Depois eu vi com esses olhos que a terra há de comer, muitas vezes Lampião chegar aqui, baixar acampamento e ficar descansando. Diz que ele me pegava no colo, bulia comigo ate fiz um dia porqueira nas calças dele.
Escreva aí: Afilhado de Lampião. Tomou outra xícara de café.
O que ele pedia era de comer prá ele e seu bando e depois uma rede dessas de casal armada debaixo dos juazeiros. Bem ali defronte a casa grande.  Quando tava aquela quentura dos diabos, sem o vento nordeste assoviar nos angicos, ele ia lá prá baixo do pé de oiticica onde ficava um areal bom para se pisar descalço. Ficava assim pensando na vida, esfriava a cabeça, os pés. As rolinhas catando ali perto suas pedrinhas e cantando fogo pagou, fogo pagou, fogo pagou. Uma boniteza só. Essa cantoria delas mais as cigarras cantando mais a sombra fresca dava uma moleza, um sono bom, e eles dormiam de roncar. Só um capanga ficava de olho em pé que ele não era besta. Tinha muitos inimigos. E os inimigos não dormem num é?

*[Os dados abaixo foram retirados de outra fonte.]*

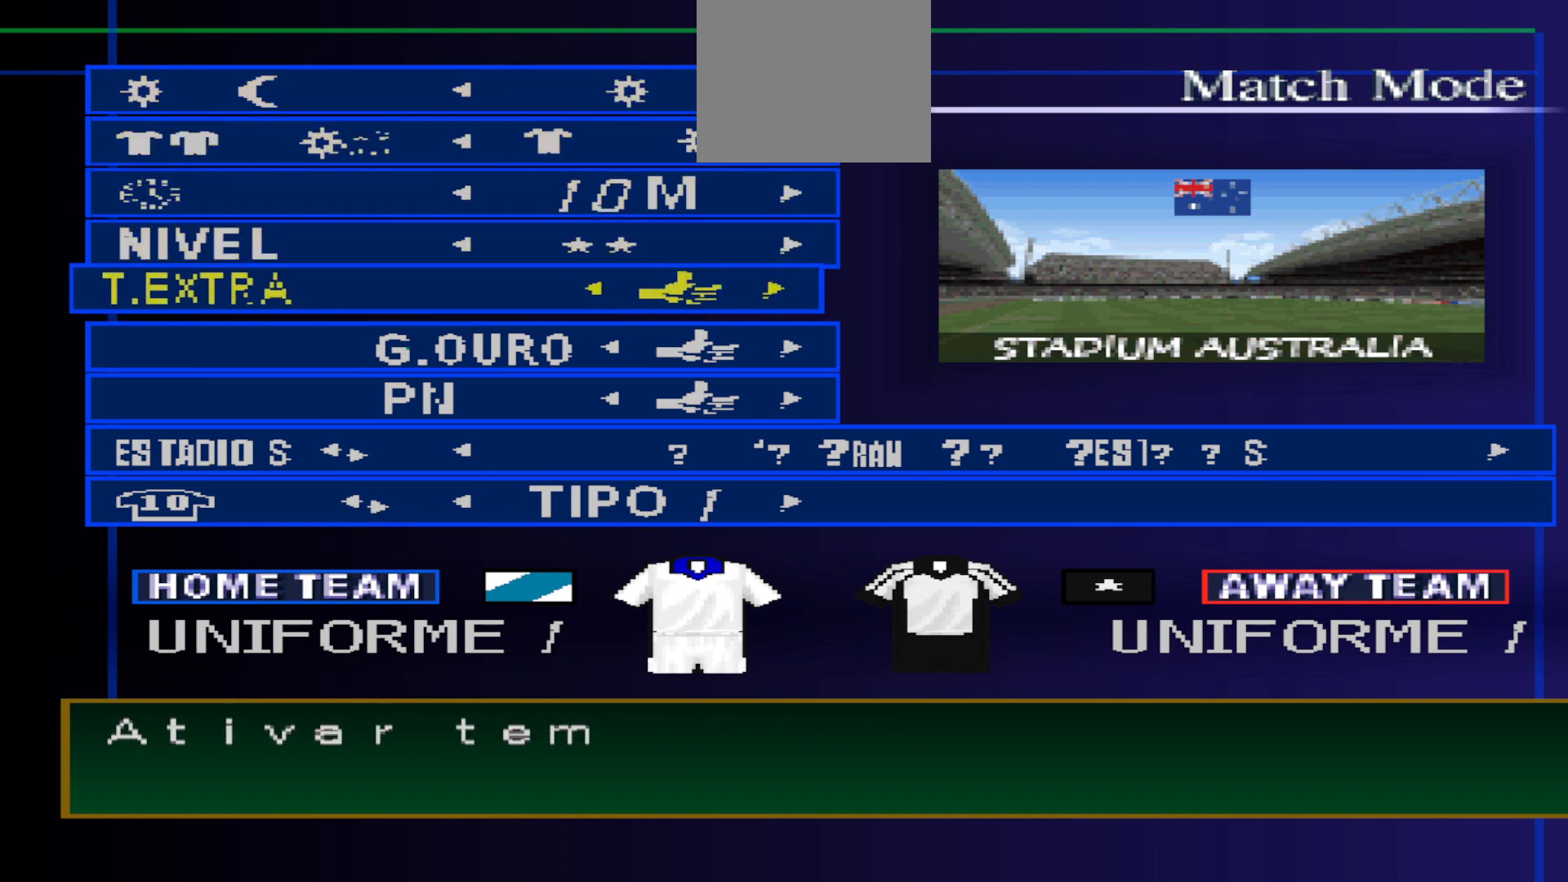
{"buttons": ["DPAD_RIGHT"], "events": [[233, "DPAD_UP", "down"], [300, "DPAD_UP", "up"], [433, "DPAD_RIGHT", "down"]]}
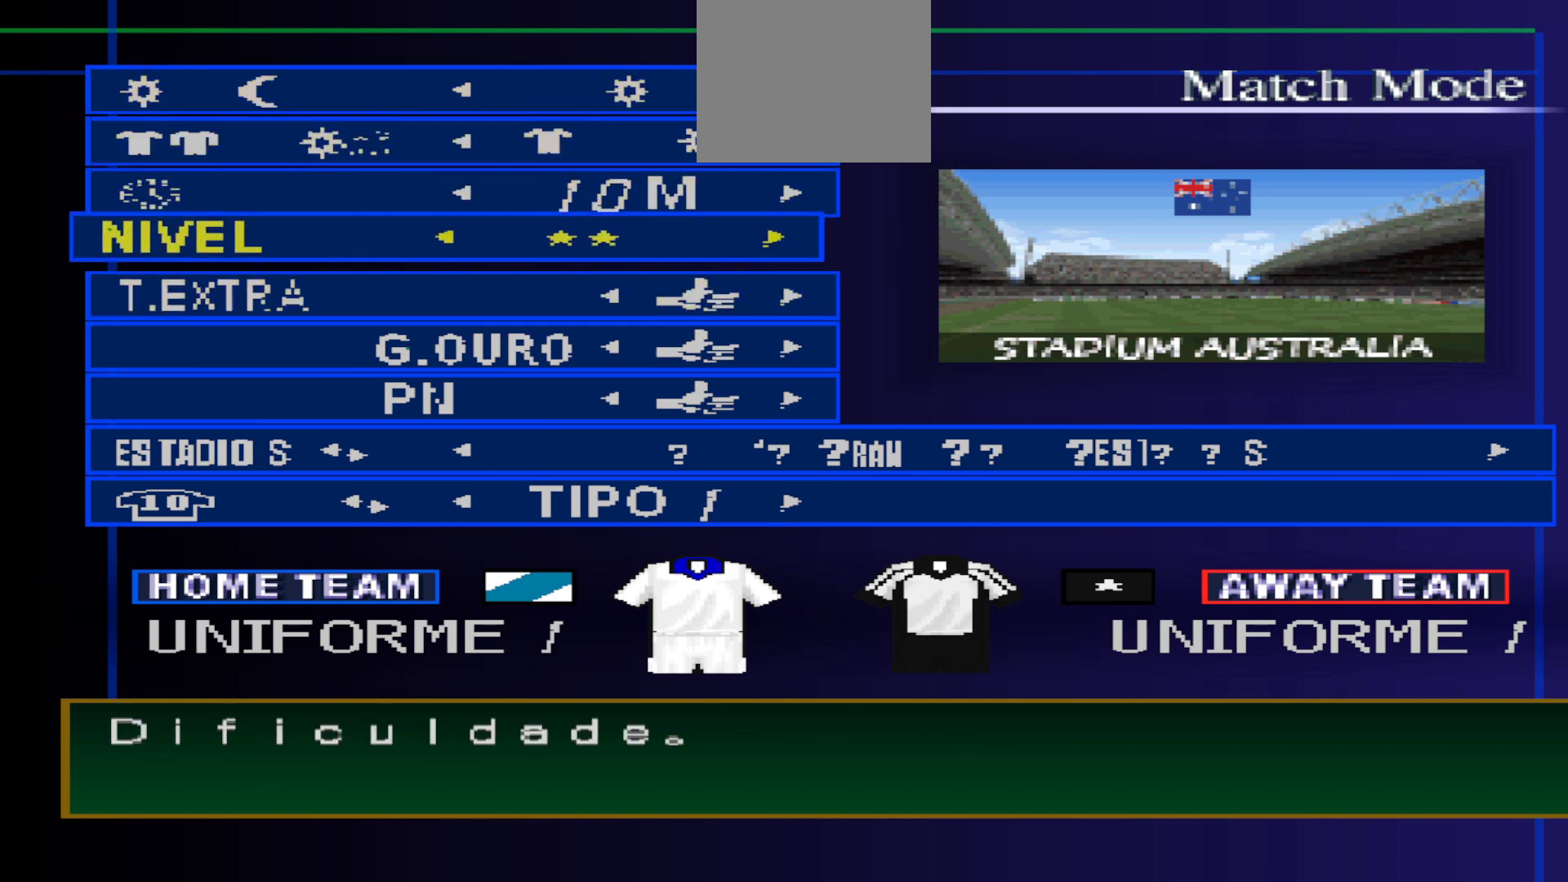
{"buttons": ["DPAD_RIGHT"], "events": [[67, "DPAD_RIGHT", "up"], [200, "DPAD_DOWN", "down"], [333, "DPAD_DOWN", "up"], [433, "DPAD_RIGHT", "down"]]}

Então seu doutor, era um sítio ajeitadinho, precisava vê. Ficavam as margens do açude grande. Tinha seu valor. Água naquela região é ouro. Atrás da casa tinha um serrote de pedras negras. Lembro-me como se fosse hoje, quando criança gostava de subir até o topo. Ficava olhando os carcarás voarem e nos períodos secos ver lá de cima, as terras as margens enrugadas e ressequidas. E o povo lá embaixo que nem formiga de miúdo.  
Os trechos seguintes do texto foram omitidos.